The processes of globalization open markets have disrupted the traditional patterns of economic competition. Globalization, the acceleration of technological innovations and create opportunities for SMEs and to provide better access to information, financial resources and technology and new markets, but also involve transaction costs and new challenges. Economic globalization in a broader become synonymous with de-nationalization of the economy and relocation of production processes. It is a complementary aspect to the concept of internationalization by which to enter foreign markets and becomes crucial and inevitable collaborate with local entrepreneurs.

 

The EU's role in the process of internationalization of SMEs is twofold and is essentially financial assistance and trade in the foreign countries. An SME that wants to enter international markets must have two fundamental resources:

1. a good knowledge of the markets internationalization (knowledge and the attractiveness of the main competitive factors);

2. excellent familiarity with the ability to activate the funding / public facilities and private, with the organization of resources on site production and logistics, with the ability to acquire the materials, raw materials, the training of human resources, in terms of skills, capacity building, for the effective and efficient organization of strategic business for export and for the relocation of the company.

 

This know-how, along with an integrated package of skills, it is necessary to identify the rate of development of the various sectors, the segmentation of demand and understand the consistency of supply to identify the critical success factors in identifying what are the competitive factors that you have to acquire to operate in that market. The operational process of internationalization is substantiated in the study, definition, realization of agreements, alliances with stakeholders and with institutional representatives. In this aspect is due to networking activities with associations, chambers of commerce, ministries and various associations abroad.

 

The problem is that, in selecting worthy companies of the subsidy, the government does not have the tools to evaluate those that actually are subject to financial constraints and therefore the risk of supporting companies that would be able to autonomously avail external financial resources becomes high. The latter, of course, much prefer to use the public contribution (which costs nothing) in place of bank loans or venture capital.

 

There are many measures by which the EU and individual Member States undertake to encourage the creation of innovative new businesses, reduce barriers and bureaucratic tax, provide the skills and resources needed to develop R&D. It is a set of financial instruments and not, that have as main theme the aim of increasing the competitiveness of those who are considered agents promoters of innovation.

 

 

Riferimenti bibliografici

 

Alessandrini P., (a cura di), Il sistema finanziario italiano tra globalizzazione e localismo, Il Mulino, Bologna, 2001.
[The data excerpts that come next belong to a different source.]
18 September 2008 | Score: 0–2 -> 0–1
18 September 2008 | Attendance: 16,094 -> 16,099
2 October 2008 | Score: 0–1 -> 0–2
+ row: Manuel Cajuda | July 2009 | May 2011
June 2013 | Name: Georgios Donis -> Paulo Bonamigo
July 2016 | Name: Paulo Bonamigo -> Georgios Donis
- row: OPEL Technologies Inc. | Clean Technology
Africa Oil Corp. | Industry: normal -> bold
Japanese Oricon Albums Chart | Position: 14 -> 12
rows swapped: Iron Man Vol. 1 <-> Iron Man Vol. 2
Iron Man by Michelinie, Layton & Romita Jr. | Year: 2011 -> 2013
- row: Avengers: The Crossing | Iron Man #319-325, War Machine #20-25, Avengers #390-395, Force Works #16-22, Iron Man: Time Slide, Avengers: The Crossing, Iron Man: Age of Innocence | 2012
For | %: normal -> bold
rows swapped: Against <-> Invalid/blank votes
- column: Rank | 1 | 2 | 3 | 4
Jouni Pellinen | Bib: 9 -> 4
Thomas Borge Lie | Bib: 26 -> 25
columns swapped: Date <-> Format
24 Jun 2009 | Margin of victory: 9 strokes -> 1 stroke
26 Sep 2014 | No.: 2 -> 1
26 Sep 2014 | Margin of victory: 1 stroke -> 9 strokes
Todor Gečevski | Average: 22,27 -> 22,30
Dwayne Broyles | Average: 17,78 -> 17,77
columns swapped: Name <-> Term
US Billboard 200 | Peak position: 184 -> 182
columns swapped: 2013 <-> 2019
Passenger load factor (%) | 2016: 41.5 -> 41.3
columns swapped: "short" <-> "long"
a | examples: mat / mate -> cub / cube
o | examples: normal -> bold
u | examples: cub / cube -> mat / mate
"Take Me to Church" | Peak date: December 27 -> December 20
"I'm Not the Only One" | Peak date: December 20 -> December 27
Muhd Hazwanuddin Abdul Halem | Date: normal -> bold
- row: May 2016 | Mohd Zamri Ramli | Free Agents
Bagnasco A. Tre Italie. La problematica territoriale dello sviluppo italiano Bologna, Il Mulino, 1977.

Becattini G. Mercato e forze locali. Il distretto industriale Bologna, Il Mulino, 1987.

ISTAT, Struttura e dimensione delle imprese. Anni vari.

Beck, T., Demirguc-Kunt, A., Maksimovic, V., Financing patterns around the world: Are small firms different? Journal of Financial Economics 89 (3), pp. 467-487, 2008.

Berger, A.N., Udell, F.G., The economics of small business finance: The roles of private equity and debt markets in the financial growth cycle, Journal of Banking and Finance 22 (6-8), pp. 613-673, 1998.

De Cecco, M.,. Il declino della grande impresa in AA.VV. Il declino economico dell’Italia. Cause e rimedi, B. Mondadori, Milano, 2004.

Garioni G., PMI e Finanziamenti per l'internazionalizzazione, Strumenti di sostegno pubblico, risk management, rapporti con le banche in vista di BASILEA 2, IPSOA, 2007.